2. Add the analytics block to .env
Shared Postgres (recommended):
# Empty ANALYTICS_PG_DB_HOST → loader reuses API_PG_DB_* and creates the
# `analytics` schema in the main instance.
ANALYTICS_PG_DB_HOST=
ANALYTICS_PG_DB_SCHEMA=analytics
# Cron schedules (UTC).
ANALYTICS_INGESTION_CRON=*/30 * * * *
ANALYTICS_CLASSIFIER_CRON=*/15 * * * *
Dedicated Postgres:
ANALYTICS_PG_DB_HOST=your-analytics-host
ANALYTICS_PG_DB_PORT=5432
ANALYTICS_PG_DB_USERNAME=analytics
ANALYTICS_PG_DB_PASSWORD=...
ANALYTICS_PG_DB_DATABASE=kodus_analytics
ANALYTICS_PG_DB_SCHEMA=analytics
ANALYTICS_INGESTION_CRON=*/30 * * * *
ANALYTICS_CLASSIFIER_CRON=*/15 * * * *
3. Boot — migrations run automatically
The worker-analytics container shares the same prod-entrypoint.sh as
api/worker/webhooks. With RUN_MIGRATIONS=true (installer default),
the analytics warehouse migrations (yarn analytics:migration:run:prod)

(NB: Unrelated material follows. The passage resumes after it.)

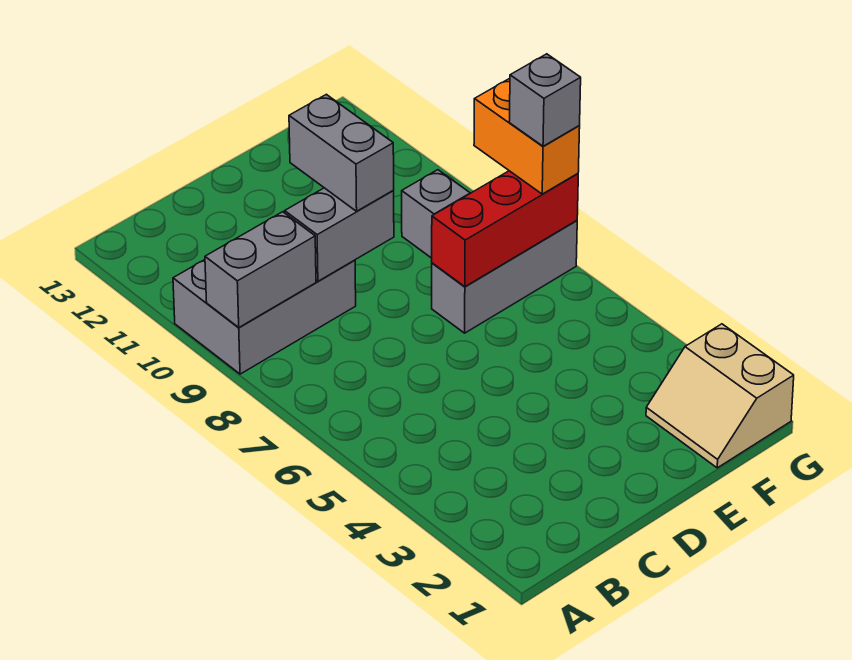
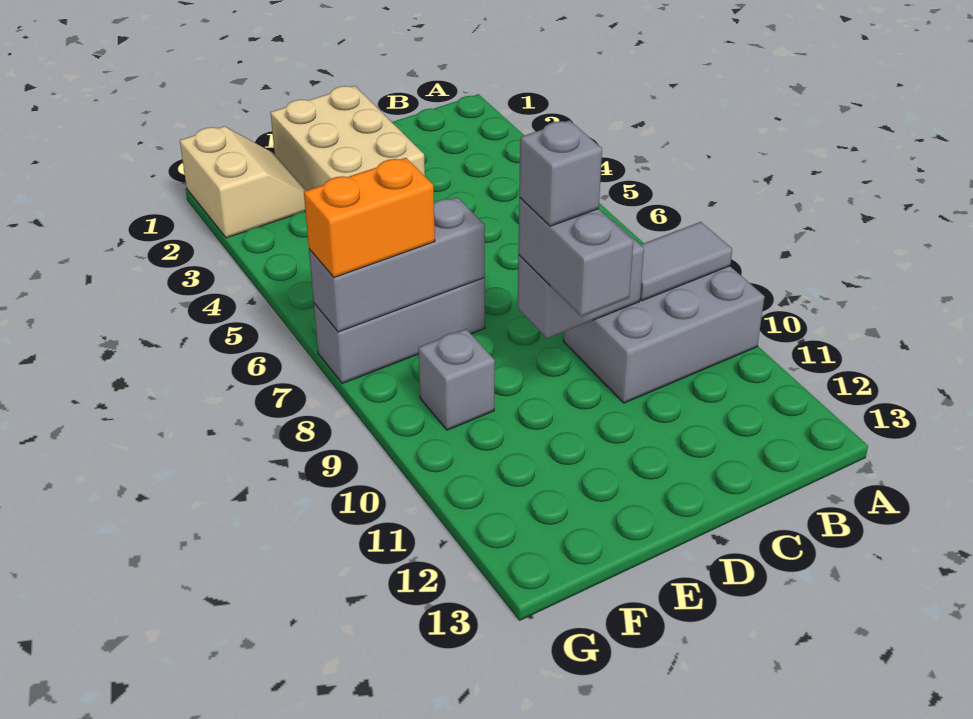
grey brick A9:B9 level 2 -> grey tile A9:B9 level 2
none -> tan brick D1:E3 level 1
red brick E7:G7 level 2 -> grey brick E7:G7 level 2
orange brick G7:G8 level 3 -> orange brick F7:G7 level 3
grey brick G7 level 4 -> grey brick D9 level 4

run on first boot, creating the analytics schema and its tables.
Reference
| Variable | Description | Default |
|---|
WORKER_ROLE | Must be set to analytics on this container. | required |
ANALYTICS_PG_DB_HOST | Analytics Postgres host. Empty → reuse main Postgres. | empty |
ANALYTICS_PG_DB_PORT | Analytics Postgres port. | 5432 |
ANALYTICS_PG_DB_USERNAME | Analytics Postgres user. Empty → reuse API_PG_DB_USERNAME. | empty |
ANALYTICS_PG_DB_PASSWORD | Analytics Postgres password. Empty → reuse API_PG_DB_PASSWORD. | empty |
ANALYTICS_PG_DB_DATABASE | Analytics Postgres database. Empty → reuse API_PG_DB_DATABASE. | empty |
ANALYTICS_PG_DB_SCHEMA | Schema name for the warehouse tables. | analytics |
ANALYTICS_PG_POOL_MAX | Upper bound on the analytics Postgres pool. | 5 |
ANALYTICS_INGESTION_CRON | Cron schedule for the ingestion run (UTC). | */30 * * * * |
ANALYTICS_CLASSIFIER_CRON | Cron schedule for the LLM PR-type classifier (UTC). | */15 * * * * |
Pausing ingestion (advanced)
To stop ingestion at runtime without removing the container, set
ANALYTICS_INGESTION_DISABLED=true and/or ANALYTICS_CLASSIFIER_DISABLED=true
and restart worker-analytics. The cron stays scheduled but each tick
short-circuits. Use this for incident triage, not as a long-term config —
they are managed primarily for cloud and may not appear in the installer
template.
Verifying it’s working
After boot, tail the analytics worker logs:
docker compose logs -f worker-analytics
You should see lines like analytics ingestion done in NNNms — {...} every
30 minutes and analytics classifier done ... every 15 minutes. If you
don’t, check that WORKER_ROLE=analytics is set on this container only
(not on the main worker — that one must stay code-review).